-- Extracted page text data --
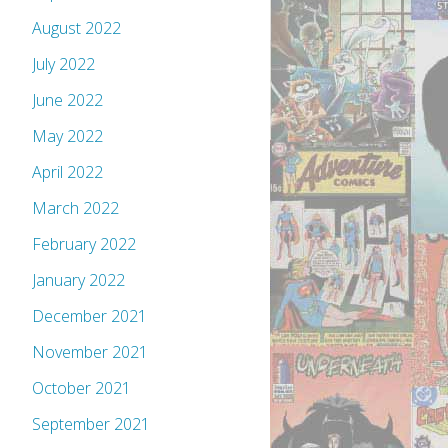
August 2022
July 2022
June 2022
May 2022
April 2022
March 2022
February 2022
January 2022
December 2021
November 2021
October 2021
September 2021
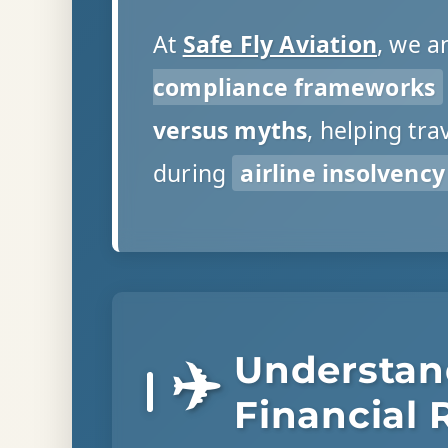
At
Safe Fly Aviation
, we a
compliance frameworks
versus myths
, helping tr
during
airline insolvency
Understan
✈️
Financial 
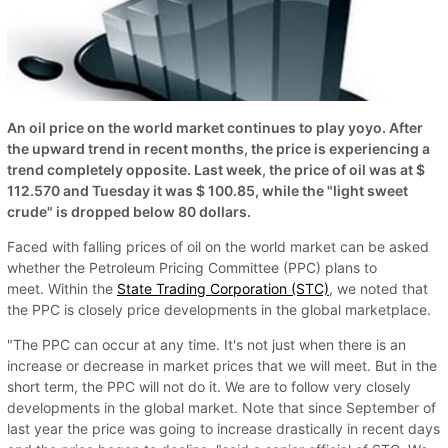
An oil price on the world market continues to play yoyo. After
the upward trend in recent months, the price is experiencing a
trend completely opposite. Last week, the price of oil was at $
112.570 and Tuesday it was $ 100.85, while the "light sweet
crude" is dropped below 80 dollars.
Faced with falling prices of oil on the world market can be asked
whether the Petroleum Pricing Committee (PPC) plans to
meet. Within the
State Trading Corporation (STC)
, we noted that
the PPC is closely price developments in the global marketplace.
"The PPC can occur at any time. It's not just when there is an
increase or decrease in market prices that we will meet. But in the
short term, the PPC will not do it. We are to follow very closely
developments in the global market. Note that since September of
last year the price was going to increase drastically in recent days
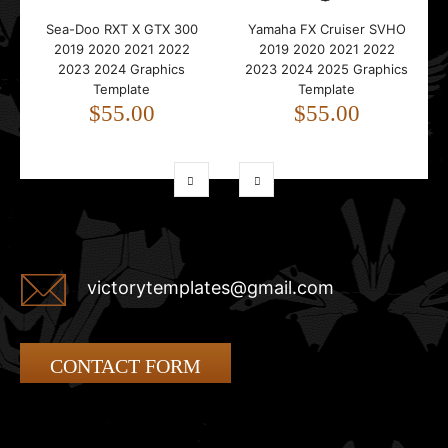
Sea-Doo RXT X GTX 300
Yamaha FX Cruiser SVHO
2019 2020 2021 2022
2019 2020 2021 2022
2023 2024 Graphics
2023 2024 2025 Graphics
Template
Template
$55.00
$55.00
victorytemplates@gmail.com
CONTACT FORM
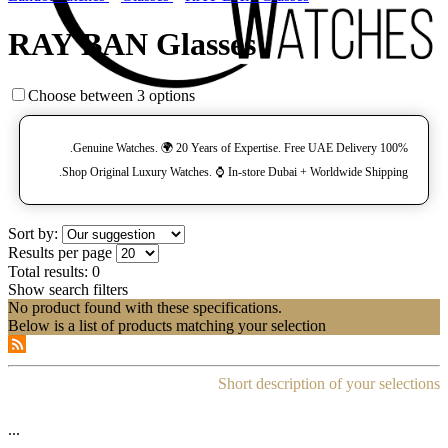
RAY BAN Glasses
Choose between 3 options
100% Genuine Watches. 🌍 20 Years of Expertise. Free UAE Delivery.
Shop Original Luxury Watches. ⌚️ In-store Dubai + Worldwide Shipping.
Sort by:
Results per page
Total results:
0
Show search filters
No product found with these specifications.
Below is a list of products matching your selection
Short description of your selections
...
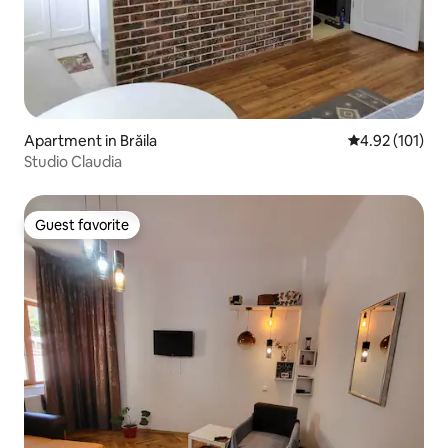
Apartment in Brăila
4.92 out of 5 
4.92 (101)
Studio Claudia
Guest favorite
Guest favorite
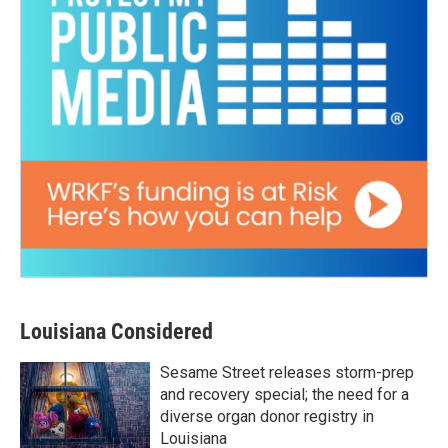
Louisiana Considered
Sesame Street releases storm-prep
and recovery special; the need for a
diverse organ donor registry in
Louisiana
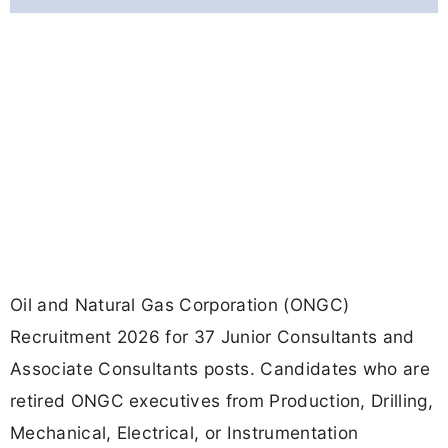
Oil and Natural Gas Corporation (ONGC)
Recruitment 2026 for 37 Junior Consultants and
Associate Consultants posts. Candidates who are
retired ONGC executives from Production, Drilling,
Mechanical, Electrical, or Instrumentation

-- Activity --
Write back the stretch of lines above that begins with the line holding "Studio Claudia" and ends with the line holding "Recruitment 2026 for", both included, exactly as written. Pictures stay out.

-- Answer area --
Studio Claudia
Guest favorite
Guest favorite
Louisiana Considered
Sesame Street releases storm-prep
and recovery special; the need for a
diverse organ donor registry in
Louisiana
Oil and Natural Gas Corporation (ONGC)
Recruitment 2026 for 37 Junior Consultants and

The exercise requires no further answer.